━━━ Excerpted text ━━━

Some weeks ago I met our new team member from Schauplatz Korea Magazine, Hyeonji Ko 고현지, 22. She studies Korean language and literature at Dong-A University and lives in Busan like me. During our conversation, I learned that she works for a large Korean retail company in her limited free time. What must it be like to work a part-time job during Covid? I wanted to know more about it and invited Hyeonji for an interview.
Hyeonji, what exactly is your job?
I work in the entryway security area and check whether the customers who visit our shop follow the Covid rules. Like everywhere else in Korea, visitors must register when entering. They can do this in three different ways. They can register with their mobile phone via QR code, on a physical visitor list, or by calling a special phone number (안심콜).
Getting a part-time job these days is not easy. What was it like for you?
It’s very difficult these days. Even for a part-time job, workers are expected to have experience. In addition, the minimum wage has gone up in Korea. As a result, many companies are not so keen on hiring new workers.
But I was lucky. Until recently, I worked part-time at the university. However, this job was temporary and ended at the beginning of the summer holiday. For me, it was clear from the start that I needed another job to earn money. Then a friend contacted me. Their company was looking for a successor for my friend’s job. I didn’t think twice and applied. I am very grateful to my friend for this advice (laughs).
What did your family think? Getting a part-time job as a student is always a good thing. My family said I must have been lucky. In this job, I thought I could sit all day and it wouldn’t be strenuous. But it turns out that this is not the case at all. On the contrary, it can be very strenuous
It gets very difficult when visitors attack and insult me personally.Hyeonji Ko 고현지
What is so strenuous about your work then?

━━━ Recorded information ━━━

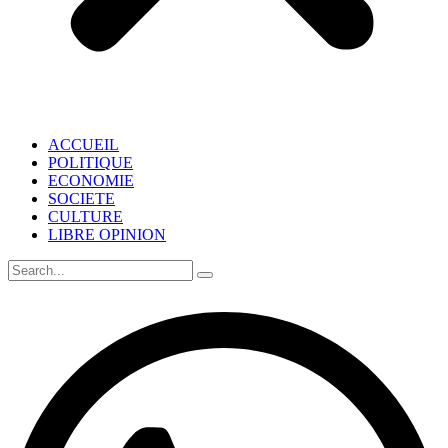
ACCUEIL
POLITIQUE
ECONOMIE
SOCIETE
CULTURE
LIBRE OPINION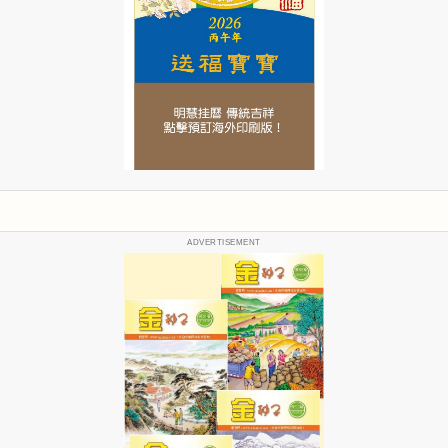
ADVERTISEMENT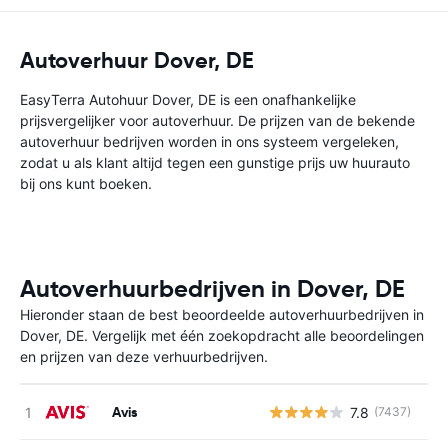
Autoverhuur Dover, DE
EasyTerra Autohuur Dover, DE is een onafhankelijke
prijsvergelijker voor autoverhuur. De prijzen van de bekende
autoverhuur bedrijven worden in ons systeem vergeleken,
zodat u als klant altijd tegen een gunstige prijs uw huurauto
bij ons kunt boeken.
Autoverhuurbedrijven in Dover, DE
Hieronder staan de best beoordeelde autoverhuurbedrijven in
Dover, DE. Vergelijk met één zoekopdracht alle beoordelingen
en prijzen van deze verhuurbedrijven.
Avis
7.8
(7437)
G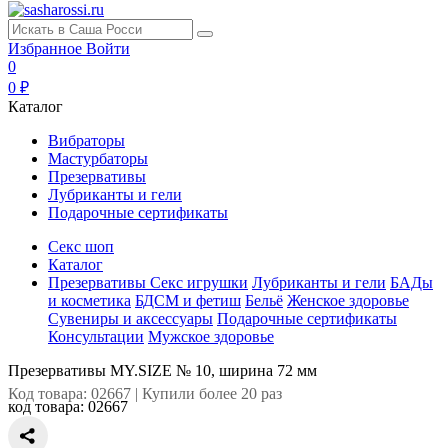
Избранное
Войти
0
0 ₽
Каталог
Вибраторы
Мастурбаторы
Презервативы
Лубриканты и гели
Подарочные сертификаты
Секс шоп
Каталог
Презервативы
Секс игрушки
Лубриканты и гели
БАДы
и косметика
БДСМ и фетиш
Бельё
Женское здоровье
Сувениры и аксессуары
Подарочные сертификаты
Консультации
Мужское здоровье
Презервативы MY.SIZE № 10, ширина 72 мм
Код товара: 02667 | Купили более 20 раз
код товара:
02667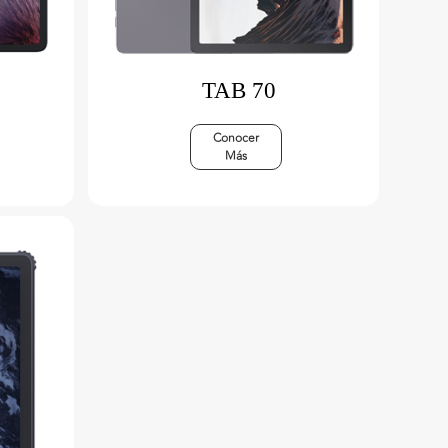
TAB 70
Conocer
Más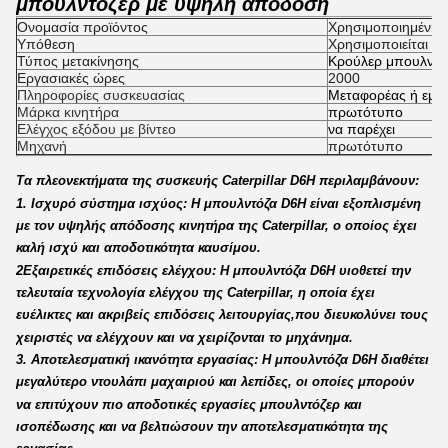
μπουλντόζερ με υψηλή απόδοση
Ονομασία προϊόντος
Χρησιμοποιημένη μ
Υπόθεση
Χρησιμοποιείται
Τύπος μετακίνησης
Κρούλερ μπουλντό
Εργασιακές ώρες
2000
Πληροφορίες συσκευασίας
Μεταφορέας ή εμπ
Μάρκα κινητήρα
πρωτότυπο
Ελέγχος εξόδου με βίντεο
να παρέχει
Μηχανή
πρωτότυπο
Τα πλεονεκτήματα της συσκευής Caterpillar D6H περιλαμβάνουν:
1. Ισχυρό σύστημα ισχύος: Η μπουλντόζα D6H είναι εξοπλισμένη
με τον υψηλής απόδοσης κινητήρα της Caterpillar, ο οποίος έχει
καλή ισχύ και αποδοτικότητα καυσίμου.
2Εξαιρετικές επιδόσεις ελέγχου: Η μπουλντόζα D6H υιοθετεί την
τελευταία τεχνολογία ελέγχου της Caterpillar, η οποία έχει
ευέλικτες και ακριβείς επιδόσεις λειτουργίας,που διευκολύνει τους
χειριστές να ελέγχουν και να χειρίζονται το μηχάνημα.
3. Αποτελεσματική ικανότητα εργασίας: Η μπουλντόζα D6H διαθέτει
μεγαλύτερο ντουλάπι μαχαιριού και λεπίδες, οι οποίες μπορούν
να επιτύχουν πιο αποδοτικές εργασίες μπουλντόζερ και
ισοπέδωσης και να βελτιώσουν την αποτελεσματικότητα της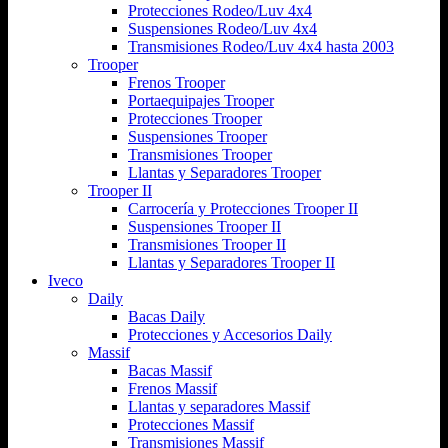
Protecciones Rodeo/Luv 4x4
Suspensiones Rodeo/Luv 4x4
Transmisiones Rodeo/Luv 4x4 hasta 2003
Trooper
Frenos Trooper
Portaequipajes Trooper
Protecciones Trooper
Suspensiones Trooper
Transmisiones Trooper
Llantas y Separadores Trooper
Trooper II
Carrocería y Protecciones Trooper II
Suspensiones Trooper II
Transmisiones Trooper II
Llantas y Separadores Trooper II
Iveco
Daily
Bacas Daily
Protecciones y Accesorios Daily
Massif
Bacas Massif
Frenos Massif
Llantas y separadores Massif
Protecciones Massif
Transmisiones Massif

━━━

= Questions to answer =
1. Please set down the passage of the interview with Hyeonji Ko from "It’s very difficult" to "hiring new workers.".
2. Carry the interview with Hyeonji Ko forward from its last line.

= Task-by-task outputs =
1.
It’s very difficult these days. Even for a part-time job, workers are expected to have experience. In addition, the minimum wage has gone up in Korea. As a result, many companies are not so keen on hiring new workers.

2.
In such a big shopping center, many people from different walks of life come together. There are people who don’t have a mobile phone or are not familiar with these electronic devices. But then there are also foreigners and homeless people. So, it can be a challenge to explain the data collection to the visitors or to ask them to register via QR code. But then there are also visitors who don’t want to reveal their location. Others don’t agree with the procedures.
It gets very difficult when visitors attack and insult me personally. I am often asked if I know what I am doing here; whether I am sure this is the right thing to do. The whole thing is absurd and unnecessary. Such encounters are not easy. These times make me think about the best way to handle each unique situation and can also be very frustrating.
How do you deal with such situations?
In the beginning, I often didn’t know what to do in such situations. I remained friendly and nice and was then happy when the visitors could enter the shop. But such situations drain energy and patience. And then, when more people came asking for impossible deviations or making fun of the “system,” I ignored them in a friendly way and asked them to follow the rules.
But there can also be moments when I get angry. I must not express this to the customer. Friendliness and professionalism are the magic words. I am by nature an energetic and lively person, but over time, my face becomes more and more expressionless in such situations. Then, only my voice and words may sound friendly.
Why do you think many people are so rude?
It’s probably because many customers think that I’m just a young student. The customer is king and has a stronger position. The part-time worker, on the other hand, is on the lowest rung. Unfortunately, clients make us feel this all too often and take advantage of this situation.
And still, you do this job?
Yes, of course. As a student, I have to earn money somehow. I would also like to mention that sometimes there are very nice and friendly customers. These are often younger customers or foreigners who don’t speak Korean very well. They all follow the guidelines and then register on the visitors’ list. And when I get a 감사합니다, a thank you in Korean, it gives me a lot of positive energy again. There are also many nice staff and colleagues who help and support me. Occasionally, they also buy me coffee and snacks, which is touching.
How long will you be working here at the entrance control?
My assignment here is until the end of August 2021.
Do you have any advice for your successor?
The most important thing in this job is to listen attentively, observe, and talk to people to help them. I think problems usually arise when we don’t communicate properly. And if we are all friendly and respect each other, then nothing stands in the way of a successful day.